How to Stop Searching for Clients
When you are tired of searching for clients, asking your clients for references, writing cold letters, or even making cold calls, then it's time to work on creating an attraction mechanism for your business.
I believe that if you’ve tried to attract your clients directly, then you know the pain.
Over 90% of creatives hate this part of the freelancing business. The client attraction mechanism is gold knowledge for us. Moreover, it's a very useful skill.
Advertise Or Not Really
The first idea that comes to mind to many freelancers who want to advertise their services is talking and writing about it from a technical standpoint.
Designers tend to heavily use their titles rather than how they can actually help businesses. Most folks will write in their Twitter bio things like UI designer, UX Designer, or Product Designer.
But if you’re trying to catch someone’s attention to offer your services, it works only in some specific situations, and often, these are not the best deals you might get.
People who search for UI designers or Product designers have specific needs. That’s true. However, on a larger scale of things, they’re more looking for a cog that’s missing in their company or a small part of a project they want to outsource with minimum losses.
This is not a true freelance.
Work like that won’t give you much creative freedom. Even though it’s design work, things in most cases will be pre-defined by someone who’s outsourcing. The most important requirement here is the technical execution, not even a solution to a business problem.
Some people might have a question: what is product design? Is it a physical or a digital product, packaging, branding? Basically, it brings a lot of misconceptions. Sometimes, specifics like this can be frustrating if you look at it from another point of view.
So what should we do?
Basically, it would help if you educate people who might find your site or medium where you hang out.
Write and talk about business and how things that you do help improving these businesses. Put out some case studies and perhaps testimonials.
You need to have examples of a real business you did with someone, or if you’re starting out, then examples close to the real world. For example, you improved the User Experience of thousands of users on one of the online platforms with only some design changes. Or improved conversion of an eCommerce store. Things like that work.
Problems and Solutions
Business owners usually pay attention to the problems they have in their business and if they search for solutions. There is more possibility that they will find you this way rather than intentionally look for a UX designer. It’s still possible, but it requires them more steps to figure out who they actually need to hire to improve their business. And you can cover things like that too.
At some point, they understand that something is off and their online business doesn’t work how it supposed to be. The revenue is smaller than expected. They attract the wrong types of clients and/or customers.
Or they want to expand their business and maybe automate certain processes and don’t know how. So they go to Google, read articles, watch videos, and it leads them that something is not right with their website or product design. They dig deeper and learn more about the issue, and probably they find you.
If you spread the word about how you have improved businesses and companies in specific ways, you have more chances to get interesting and well-paid projects.
Education vs.
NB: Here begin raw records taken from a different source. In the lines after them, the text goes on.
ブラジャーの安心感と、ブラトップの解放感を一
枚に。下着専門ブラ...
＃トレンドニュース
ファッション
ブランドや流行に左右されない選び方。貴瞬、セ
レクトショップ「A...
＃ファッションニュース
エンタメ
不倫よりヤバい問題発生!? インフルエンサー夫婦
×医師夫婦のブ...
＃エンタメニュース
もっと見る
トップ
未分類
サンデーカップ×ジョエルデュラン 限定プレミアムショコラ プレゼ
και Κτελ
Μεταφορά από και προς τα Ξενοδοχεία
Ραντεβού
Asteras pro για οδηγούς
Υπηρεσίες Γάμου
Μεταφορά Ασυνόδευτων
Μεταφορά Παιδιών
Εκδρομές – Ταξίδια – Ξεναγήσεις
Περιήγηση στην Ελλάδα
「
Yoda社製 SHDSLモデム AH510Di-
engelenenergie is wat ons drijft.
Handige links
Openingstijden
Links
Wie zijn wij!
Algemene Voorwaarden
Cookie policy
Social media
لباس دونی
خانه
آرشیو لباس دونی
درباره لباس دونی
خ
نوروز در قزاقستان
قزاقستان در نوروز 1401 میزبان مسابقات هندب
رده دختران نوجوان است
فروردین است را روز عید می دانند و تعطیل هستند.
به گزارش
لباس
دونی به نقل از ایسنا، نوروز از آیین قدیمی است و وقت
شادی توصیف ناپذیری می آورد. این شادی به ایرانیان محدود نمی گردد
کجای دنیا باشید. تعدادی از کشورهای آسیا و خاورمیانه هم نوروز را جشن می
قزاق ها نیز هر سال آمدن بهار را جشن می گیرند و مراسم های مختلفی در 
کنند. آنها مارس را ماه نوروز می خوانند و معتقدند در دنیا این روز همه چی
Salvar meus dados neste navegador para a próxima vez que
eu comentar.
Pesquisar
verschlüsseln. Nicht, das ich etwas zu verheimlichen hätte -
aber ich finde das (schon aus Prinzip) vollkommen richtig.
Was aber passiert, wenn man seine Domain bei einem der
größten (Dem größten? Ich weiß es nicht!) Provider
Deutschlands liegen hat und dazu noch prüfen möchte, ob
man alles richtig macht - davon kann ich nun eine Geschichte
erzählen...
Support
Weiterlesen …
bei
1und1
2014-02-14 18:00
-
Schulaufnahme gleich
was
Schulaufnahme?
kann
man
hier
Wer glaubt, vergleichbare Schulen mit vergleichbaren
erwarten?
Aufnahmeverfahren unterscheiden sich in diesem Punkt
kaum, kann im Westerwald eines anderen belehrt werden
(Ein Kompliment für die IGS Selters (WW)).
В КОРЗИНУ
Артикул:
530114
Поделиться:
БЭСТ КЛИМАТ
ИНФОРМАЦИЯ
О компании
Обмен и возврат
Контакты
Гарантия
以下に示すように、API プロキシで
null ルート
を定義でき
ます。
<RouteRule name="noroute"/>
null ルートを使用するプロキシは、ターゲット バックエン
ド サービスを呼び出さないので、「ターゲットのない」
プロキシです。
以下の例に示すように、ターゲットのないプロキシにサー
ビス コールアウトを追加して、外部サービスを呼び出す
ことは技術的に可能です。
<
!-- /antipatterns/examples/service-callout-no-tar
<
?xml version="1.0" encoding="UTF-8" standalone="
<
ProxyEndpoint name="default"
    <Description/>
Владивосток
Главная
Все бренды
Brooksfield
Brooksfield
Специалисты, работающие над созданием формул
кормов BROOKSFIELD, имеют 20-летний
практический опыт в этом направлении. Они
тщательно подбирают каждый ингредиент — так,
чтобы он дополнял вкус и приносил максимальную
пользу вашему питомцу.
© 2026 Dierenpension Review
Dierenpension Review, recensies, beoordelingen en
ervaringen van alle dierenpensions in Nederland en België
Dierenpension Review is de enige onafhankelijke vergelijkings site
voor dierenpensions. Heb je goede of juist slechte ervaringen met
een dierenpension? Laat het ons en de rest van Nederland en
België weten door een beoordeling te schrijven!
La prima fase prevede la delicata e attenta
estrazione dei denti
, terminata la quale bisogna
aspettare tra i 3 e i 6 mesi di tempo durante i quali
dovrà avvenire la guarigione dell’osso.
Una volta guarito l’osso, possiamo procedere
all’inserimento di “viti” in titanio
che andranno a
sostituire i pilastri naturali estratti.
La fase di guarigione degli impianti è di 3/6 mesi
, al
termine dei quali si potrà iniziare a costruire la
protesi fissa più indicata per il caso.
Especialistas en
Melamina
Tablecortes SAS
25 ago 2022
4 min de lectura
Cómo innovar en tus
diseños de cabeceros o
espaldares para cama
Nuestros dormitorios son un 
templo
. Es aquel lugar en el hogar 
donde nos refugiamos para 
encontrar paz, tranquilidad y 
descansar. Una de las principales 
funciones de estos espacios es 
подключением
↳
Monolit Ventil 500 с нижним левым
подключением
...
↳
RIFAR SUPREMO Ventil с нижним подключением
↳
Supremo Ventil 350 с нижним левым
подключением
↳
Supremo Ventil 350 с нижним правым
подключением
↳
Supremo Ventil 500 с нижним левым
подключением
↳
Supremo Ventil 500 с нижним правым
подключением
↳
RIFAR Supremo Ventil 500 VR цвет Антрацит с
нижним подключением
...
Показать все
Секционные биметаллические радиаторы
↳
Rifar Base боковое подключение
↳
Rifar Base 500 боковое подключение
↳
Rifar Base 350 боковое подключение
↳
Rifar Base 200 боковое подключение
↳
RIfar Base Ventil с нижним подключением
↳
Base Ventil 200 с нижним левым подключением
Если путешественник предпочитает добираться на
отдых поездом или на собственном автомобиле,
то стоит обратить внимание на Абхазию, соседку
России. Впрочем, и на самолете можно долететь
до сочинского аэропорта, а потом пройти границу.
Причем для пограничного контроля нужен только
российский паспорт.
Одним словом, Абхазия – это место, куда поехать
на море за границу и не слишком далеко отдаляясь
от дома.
Advertising
It would be best if you make sure that people that reach out are educated in some sense. Otherwise, the interaction will be significantly different, and it will be harder to sell your services.
I don’t say it’s an easy way, but I can certainly say that clients who reached me out and told me that they’ve read through some of my articles and case studies were the best.
Moreover, they’re more eager to refer more work to you because you’ve delivered value to them in the past. And this is where you build your network and stop searching for clients.
Start a blog where you write publications about a craft you do, talk about your process, share your way of doing things, and show off your style.
There are a lot of topics you can write about. Actually, starting from topics is a great idea, then you’ll get more ideas for the actual content.
If you have any trouble writing topics, then search for topics that will educate your potential clients or maybe customers.
Your content should show that you’re an expert and will prepare them to work with you. After you’ve worked with clients for some time, you’ll notice questions that they ask repeatedly, and you can prepare content to address those things.
This way, they can learn from your blog, and you get right to the point very quickly, which saves you and your client lots of time.
Write guest posts in niche blogs.
When you start your own blog, it’s really hard to get traffic on it, but if you write something in blogs that have their audience for quite some time and have lots of readers, it will boost your exposure.
Also, this will help you get some of the traffic on your website. It will lead readers to your blog section, where they can find your other articles, and maybe they'll become your audience, and then, potentially, your clients.
It's a good and organic way of doing your business. If that's really what you really want to do, you have a nation and commitment for at least 1-2 years. Then it's the right thing to do. Don't worry. You can reach success earlier, and you can build your platform along the way with the projects you already do or a daily job. It's just so worth it that I recommend you even try it for a bit.